Moreover, intelligence, without a qualifier, is just a term applied to knowing enough to survive in an environment; any agent that doesn't make the cut isn't very intelligent. Human intelligence is demand driven, we grow into a context of demands that then causes the growth of the required level of complexity to manage the knowledge and acquisition of details to fill in the domains. For the most part, this means that the “lazy intelligence” only executes when it is necessary for survival.

The happy reality is that IQ scores:

A) measure developed skills, not native intelligence.
B) can change dramatically.
C) don't say anything about a person's intellectual limits.

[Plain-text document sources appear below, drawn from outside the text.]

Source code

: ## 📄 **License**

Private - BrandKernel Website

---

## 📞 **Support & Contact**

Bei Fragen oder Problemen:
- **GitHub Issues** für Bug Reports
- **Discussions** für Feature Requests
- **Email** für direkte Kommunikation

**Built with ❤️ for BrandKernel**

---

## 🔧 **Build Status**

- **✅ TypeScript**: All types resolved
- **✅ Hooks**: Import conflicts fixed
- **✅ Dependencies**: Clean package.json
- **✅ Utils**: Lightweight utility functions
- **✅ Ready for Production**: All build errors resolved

"[Some] assert than an individual's intelligence is a fixed quantity which cannot be increased. We must protest and react against this brutal pessimism." - Alfred Binet, inventor of the original IQ test, 1909

What you might inherit from a parent is an overactive brain from some pathogens that are expressing their heritable genetic information through their hosts. The hosts are the environments of the pathogens. If the pathogens haven’t infected the hosts, the phenotypes aren’t expressed, despite the hosts having the same heritable genetic information. They’re really more like the heritable traits of the pathogens, expressed in the bodies of the hosts. Drowning in water could be said to be a heritable trait since humans unlike fish don’t have genes for breathing underwater, but that isn’t really the sense of the common usage of “heritable trait”.

In conclusion

We recommend is that if you insist on labeling people by groups then do by national/geographical means. "That Kenyan guy over there" makes a lot more sense then saying "that black guy over there". Not to mention the latter would be a subjective and inaccurate label. Especially considering being "black/white" etc is completely relative to the nation and culture one lives in. Being "white" 100 years ago meant something completely different then that it means today.